Focus on the supply chain

An area of early focus for the Charter of Trust has been security of supply chains. Third-party risks in supply chains, are becoming a more prevalent issue and are the source of 60% of cyberattacks, according to Accenture Strategy. Charter of Trust member companies have worked out baseline requirements and propose their implementation for making cybersecurity an absolute necessity throughout all digital supply chains. These requirements address all aspects of cybersecurity – including people, process and technology. Examples of these requirements include:

  • Data shall be protected from unauthorised access throughout the data lifecycle.
  • Appropriate level of identity and access control and monitoring, including third parties, shall be in place and enforced.
  • A process shall be in place to ensure that products and services are authentic and identifiable.
  • A minimum level of security education and training for employees shall be regularly deployed.

Charter of Trust members are establishing a risk-based methodology for implementing these requirements in their own supply chains, involving supply chain partners in the process. The Charter of Trust was the initiative of Joe Kaeser of Siemens, which is introducing binding cybersecurity requirements for suppliers, anchored in a separate, binding clause in all new contracts. The requirements apply primarily to suppliers of security-critical components such as software, processors and electronic components for certain types of control units. Existing suppliers who do not yet comply with the requirements are to implement them gradually. The aim is to eliminate vulnerabilities and malicious codes at suppliers – and thus in Siemens products as well.

In autumn 2018 Siemens strengthened its internal capacities for repelling hacker attacks and created a new cybersecurity unit, operating as a worldwide network, combining what were once separate areas. Siemens now sees itself as “the first major company to take a holistic approach to the topic of cybersecurity.” Not only does the new organization “investigate, analyse and repel hacker attacks”, says Siemens, it also “develops new cybersecurity services and teams up with the company’s business units to launch these services on the market.”

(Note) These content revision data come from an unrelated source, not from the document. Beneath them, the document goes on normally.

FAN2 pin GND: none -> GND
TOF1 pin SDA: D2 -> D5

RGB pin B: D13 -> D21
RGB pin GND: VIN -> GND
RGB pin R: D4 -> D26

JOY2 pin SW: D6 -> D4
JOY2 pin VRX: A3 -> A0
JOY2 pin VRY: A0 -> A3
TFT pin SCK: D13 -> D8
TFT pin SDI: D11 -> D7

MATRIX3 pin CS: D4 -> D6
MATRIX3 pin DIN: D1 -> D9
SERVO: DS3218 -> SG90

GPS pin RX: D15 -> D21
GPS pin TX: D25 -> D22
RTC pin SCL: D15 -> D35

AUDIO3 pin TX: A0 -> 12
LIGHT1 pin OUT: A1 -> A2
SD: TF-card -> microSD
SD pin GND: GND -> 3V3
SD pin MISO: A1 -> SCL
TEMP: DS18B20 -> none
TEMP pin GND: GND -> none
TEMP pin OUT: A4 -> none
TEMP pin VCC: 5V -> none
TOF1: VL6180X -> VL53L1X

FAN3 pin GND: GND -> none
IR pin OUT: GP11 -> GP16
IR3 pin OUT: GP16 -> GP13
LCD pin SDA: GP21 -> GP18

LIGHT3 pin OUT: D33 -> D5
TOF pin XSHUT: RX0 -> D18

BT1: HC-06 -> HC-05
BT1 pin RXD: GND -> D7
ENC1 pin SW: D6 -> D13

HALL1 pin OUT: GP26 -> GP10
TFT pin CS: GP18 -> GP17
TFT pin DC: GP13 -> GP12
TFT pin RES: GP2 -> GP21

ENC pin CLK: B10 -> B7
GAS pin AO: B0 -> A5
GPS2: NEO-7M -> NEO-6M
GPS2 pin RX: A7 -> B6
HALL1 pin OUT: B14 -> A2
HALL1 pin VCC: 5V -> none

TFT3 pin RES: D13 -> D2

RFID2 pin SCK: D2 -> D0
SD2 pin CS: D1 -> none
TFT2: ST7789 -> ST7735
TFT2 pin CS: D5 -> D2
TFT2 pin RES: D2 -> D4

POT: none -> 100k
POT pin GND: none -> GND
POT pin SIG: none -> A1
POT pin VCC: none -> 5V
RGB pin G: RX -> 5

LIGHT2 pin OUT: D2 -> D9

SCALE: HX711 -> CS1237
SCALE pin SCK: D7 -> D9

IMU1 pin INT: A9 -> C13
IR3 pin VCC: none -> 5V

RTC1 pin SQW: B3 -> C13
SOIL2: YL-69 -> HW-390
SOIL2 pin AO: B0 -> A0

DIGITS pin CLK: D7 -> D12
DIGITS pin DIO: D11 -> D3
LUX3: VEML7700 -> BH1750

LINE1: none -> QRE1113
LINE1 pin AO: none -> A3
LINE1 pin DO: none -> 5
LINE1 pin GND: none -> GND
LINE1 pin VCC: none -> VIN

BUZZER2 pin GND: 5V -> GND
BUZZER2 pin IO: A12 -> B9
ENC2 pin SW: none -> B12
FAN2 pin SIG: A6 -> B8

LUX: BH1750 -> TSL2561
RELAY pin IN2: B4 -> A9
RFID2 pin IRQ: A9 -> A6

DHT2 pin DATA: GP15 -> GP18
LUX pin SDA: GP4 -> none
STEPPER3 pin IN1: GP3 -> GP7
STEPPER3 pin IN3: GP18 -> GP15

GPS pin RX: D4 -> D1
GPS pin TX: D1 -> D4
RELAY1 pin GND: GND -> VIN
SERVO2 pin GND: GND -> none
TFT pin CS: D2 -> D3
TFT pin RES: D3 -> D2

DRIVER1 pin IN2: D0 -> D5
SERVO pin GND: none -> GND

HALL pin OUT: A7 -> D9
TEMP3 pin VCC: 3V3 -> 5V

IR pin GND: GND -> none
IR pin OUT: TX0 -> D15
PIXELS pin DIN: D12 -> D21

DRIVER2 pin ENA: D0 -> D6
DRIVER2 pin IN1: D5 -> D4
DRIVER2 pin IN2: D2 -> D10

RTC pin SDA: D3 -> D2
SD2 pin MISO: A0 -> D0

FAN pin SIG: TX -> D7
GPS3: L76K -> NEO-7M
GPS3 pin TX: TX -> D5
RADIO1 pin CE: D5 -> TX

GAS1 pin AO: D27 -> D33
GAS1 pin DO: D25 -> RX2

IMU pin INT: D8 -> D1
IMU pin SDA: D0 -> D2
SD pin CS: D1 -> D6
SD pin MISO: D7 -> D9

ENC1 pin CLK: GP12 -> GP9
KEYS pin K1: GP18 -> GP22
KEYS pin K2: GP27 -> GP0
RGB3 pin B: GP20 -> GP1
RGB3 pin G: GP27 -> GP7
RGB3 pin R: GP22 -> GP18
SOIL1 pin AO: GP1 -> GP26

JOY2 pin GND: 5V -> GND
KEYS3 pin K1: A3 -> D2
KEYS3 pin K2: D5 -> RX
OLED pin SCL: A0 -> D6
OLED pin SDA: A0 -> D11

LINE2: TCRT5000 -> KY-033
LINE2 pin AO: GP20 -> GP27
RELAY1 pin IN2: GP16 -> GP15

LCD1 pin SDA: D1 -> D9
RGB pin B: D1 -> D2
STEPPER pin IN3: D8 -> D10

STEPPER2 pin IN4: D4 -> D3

The company has also strengthened its network of cybersecurity managers “in every region and at every division.” They now report to Natalia Oropeza, Siemens’ chief cybersecurity officer. Siemens says it has been active in the field of cybersecurity for about 30 years, with its first cybersecurity team established back in 1986. The company currently has around 1275 employees worldwide working exclusively on cybersecurity.